Remarkably, it’s achieved this growth without dramatically increasing the amount of content it publishes. Every day, it publishes a handful of long-form articles, interspersed with video content, photoshop contests, and a weekly podcast.
A major reason for this success, and perhaps its greatest gift to online publishing is its writers’ room.
More than a forum
The writers’ room is an online forum, where prospective writers go to pitch their stories to the Cracked team. Rather than just accepting a story as is, the team (comprising O’Brien and several other editors) works with the prospective writer to ensure that it meets the site’s tough editorial standards.
“Nothing gets on the homepage without heavy editing,” former Cracked general manager Oren Katzeff told the Wall Street Journal in a 2011 interview, adding that writers “pitch the site’s on-staff editorial team, who give out assignments and feedback to writers after an idea is greenlit”.
Sure a “Shelley Garland” might potentially slip through such a system, but it’s a lot less likely.
Importantly, the published writers don’t just get a fleeting shot at internet glory. They’re also paid and given the chance to become regular writers.
At some points in its history, over 90% of the stories on the top spot of Cracked’s homepage have come from the virtual writer’s room. It’s unlikely that would happen if Cracked didn’t put in the effort with its guest writers.
Making it work
At this point, there are probably queues of people lining up to tell me why such a system wouldn’t work in South Africa.

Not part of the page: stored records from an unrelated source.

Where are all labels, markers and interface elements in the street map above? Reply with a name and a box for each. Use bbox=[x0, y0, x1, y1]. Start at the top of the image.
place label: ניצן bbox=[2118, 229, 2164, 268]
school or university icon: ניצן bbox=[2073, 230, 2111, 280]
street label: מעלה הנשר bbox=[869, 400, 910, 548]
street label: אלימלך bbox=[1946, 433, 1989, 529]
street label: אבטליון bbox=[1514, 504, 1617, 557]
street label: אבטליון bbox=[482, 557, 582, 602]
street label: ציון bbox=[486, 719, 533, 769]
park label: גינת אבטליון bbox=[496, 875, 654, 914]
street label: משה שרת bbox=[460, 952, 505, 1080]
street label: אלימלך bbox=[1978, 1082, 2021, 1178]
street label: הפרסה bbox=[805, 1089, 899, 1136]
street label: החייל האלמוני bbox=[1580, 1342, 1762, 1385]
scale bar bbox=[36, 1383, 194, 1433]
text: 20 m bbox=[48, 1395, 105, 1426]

The country’s media houses, they’ll say, are underfunded, their employees chronically overworked. While that’s true, I’d argue that they’re just further evidence that the current system isn’t working.
Sure a ‘Shelley Garland’ might potentially slip through such a system, but it’s a lot less likely
Certainly, a lack of funding and resources contribute the country’s journalists and editors being overworked, but so does their approach to publishing.

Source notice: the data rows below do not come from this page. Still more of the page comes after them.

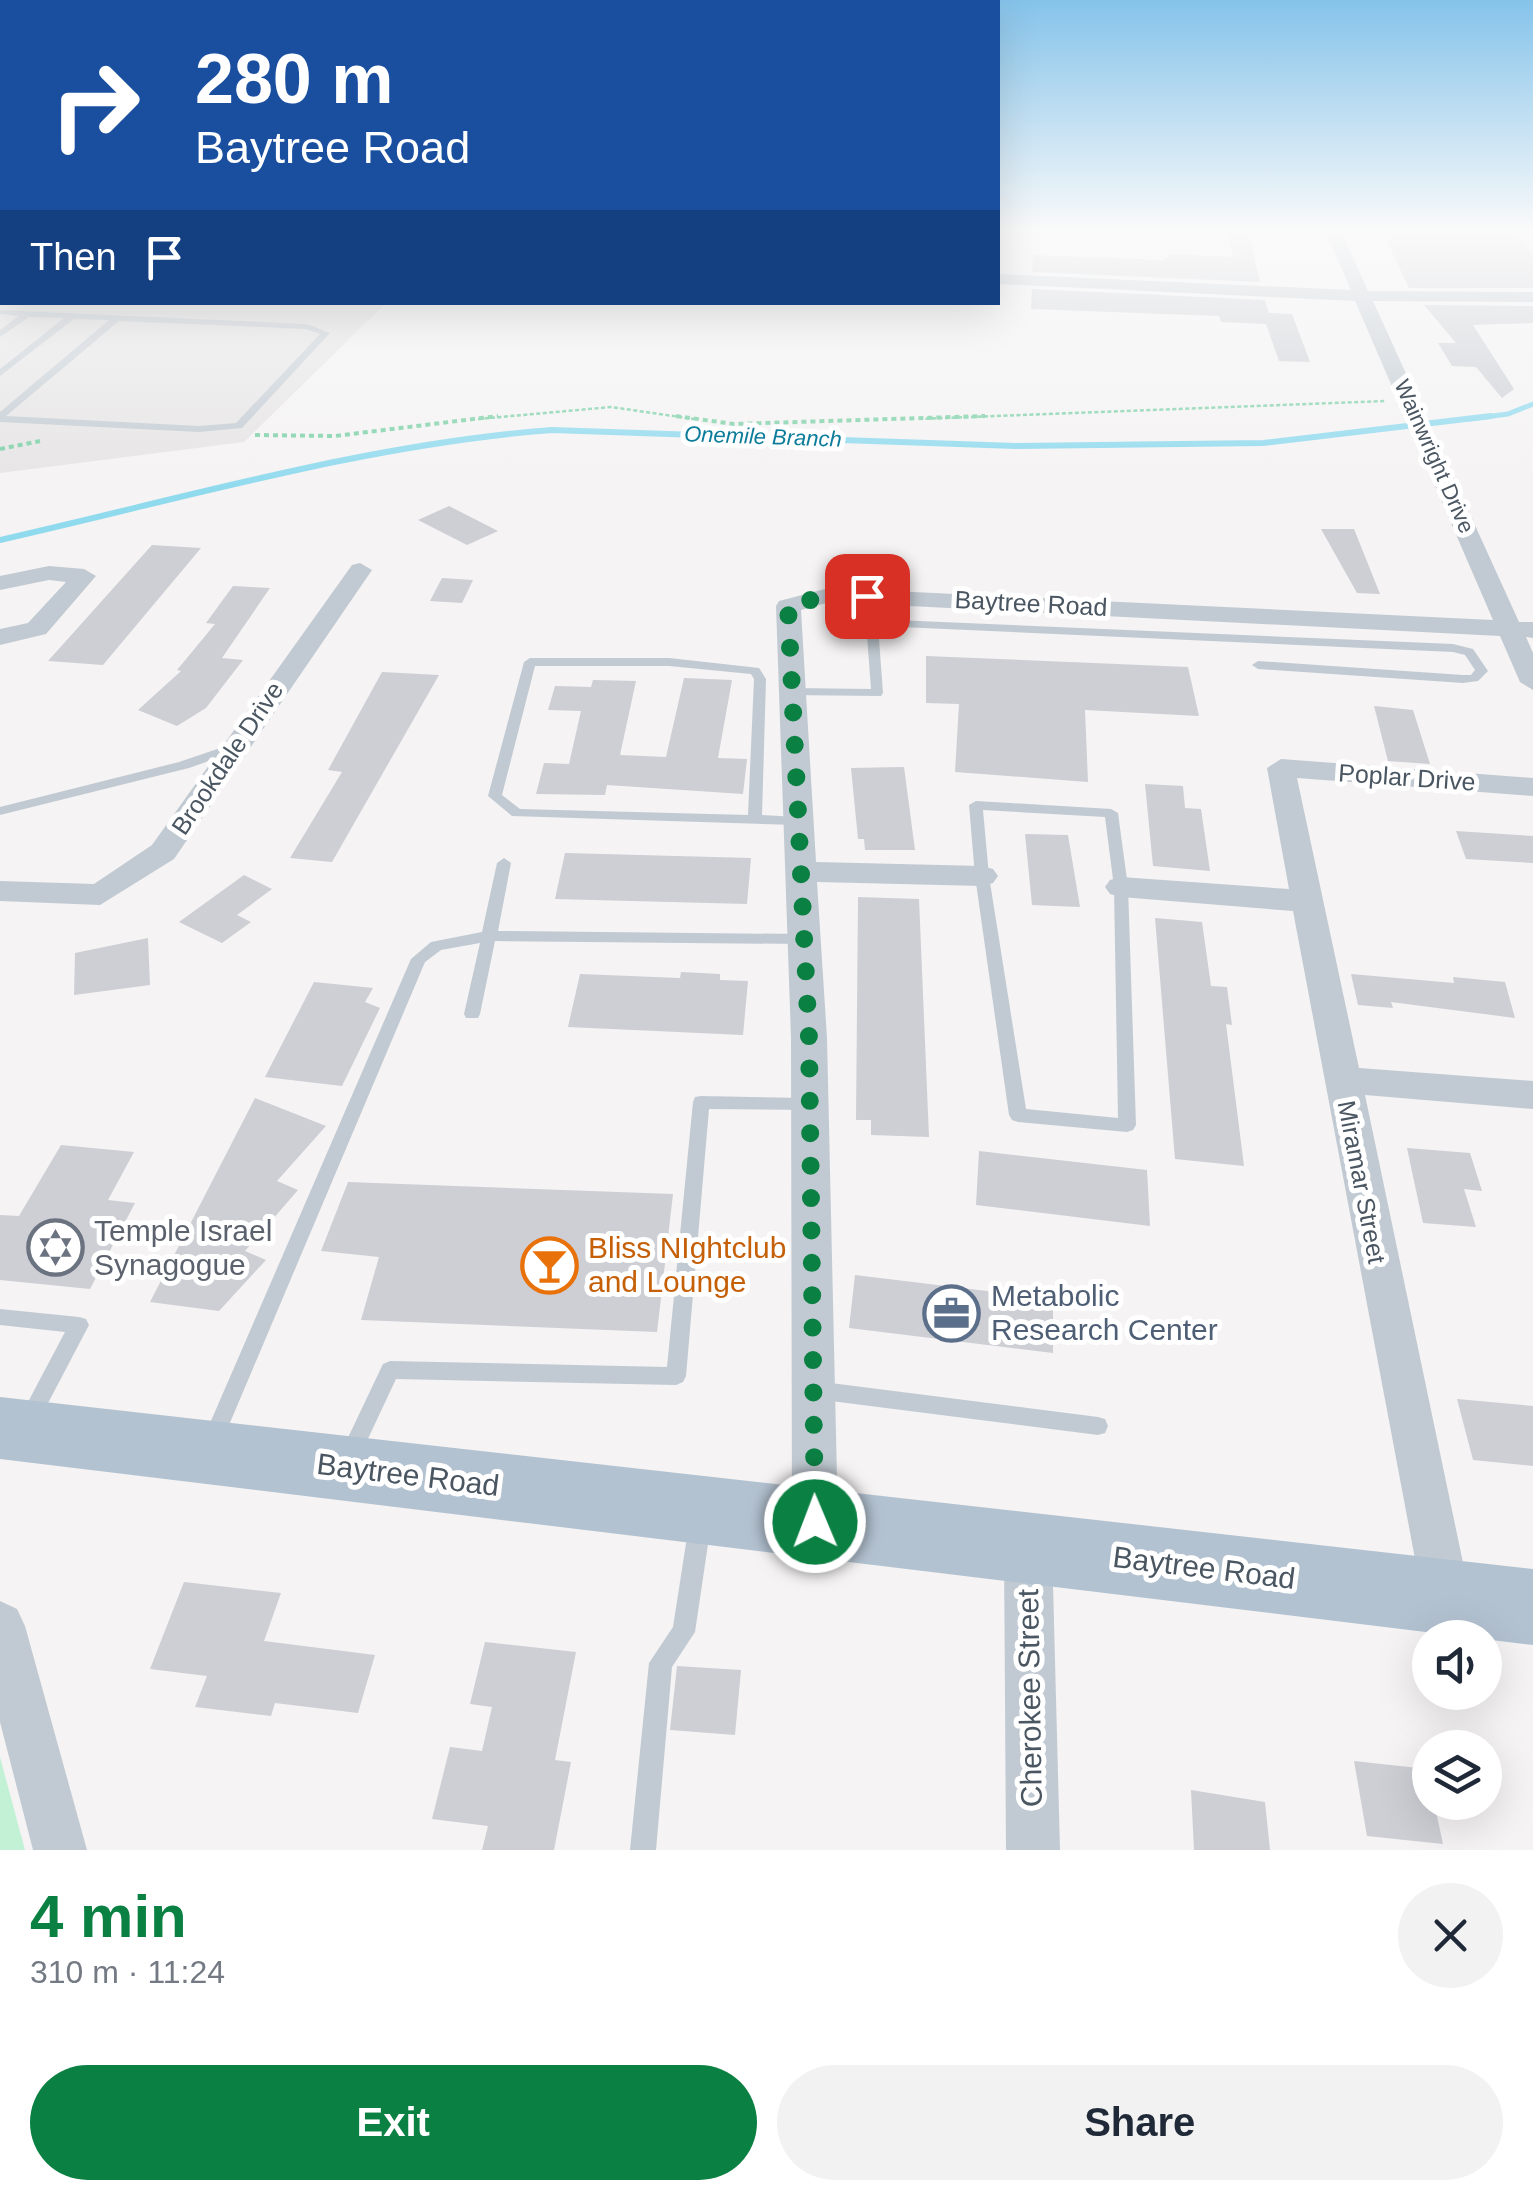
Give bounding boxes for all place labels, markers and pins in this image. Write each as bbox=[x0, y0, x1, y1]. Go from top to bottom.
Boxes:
pin bbox=[825, 554, 910, 639]
place label: Temple Israel Synagogue bbox=[94, 1214, 272, 1281]
synagogue icon: Temple Israel Synagogue bbox=[25, 1218, 85, 1278]
place label: Bliss NIghtclub and Lounge bbox=[588, 1231, 786, 1298]
bar icon: Bliss NIghtclub and Lounge bbox=[519, 1235, 579, 1295]
place label: Metabolic Research Center bbox=[991, 1279, 1218, 1346]
office icon: Metabolic Research Center bbox=[922, 1283, 982, 1343]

Far too many media houses try to publish everything. And when that happens, quality suffers.
Journalists can’t concentrate on the kind of in-depth stories that build a publication’s following and reputation. Editors meanwhile feel pressured to accept everything that comes their way.
I’m not saying this as an outside observer either. I’ve been there.
When I was at Memeburn, there were periods when I felt exactly that kind of pressure. Things only started to change when, as a team, we realised that it was okay to miss a Samsung chip story if it meant being able to chronicle the rise and fall of Mxit.
I’d also argue that spending time with prospective contributors works to everyone’s benefit.
It’s something, in other words, worth investing in.
Space for innovation
When you use a model liked Cracked’s, which concentrates on quality, you also create a lot more room for innovation than exists in the content farms that dominate the web.
You could, for instance, help your best writers create and build Patreon profiles, giving them an alternative revenue stream to whatever slice of ad revenue you can afford to throw their way.
And surely, surely, that is more likely to transform the local media landscape than publishing whatever lands in your inbox?
Reputation, reputation, reputation
We can’t promise that the Cracked model will help you avoid every controversy (the media owes it to the public to push boundaries), but it does go a long way when it comes to building trust.
And, when you’ve got that trust, when you’ve built that reputation, you’re going to receive a lot more goodwill when something does go wrong.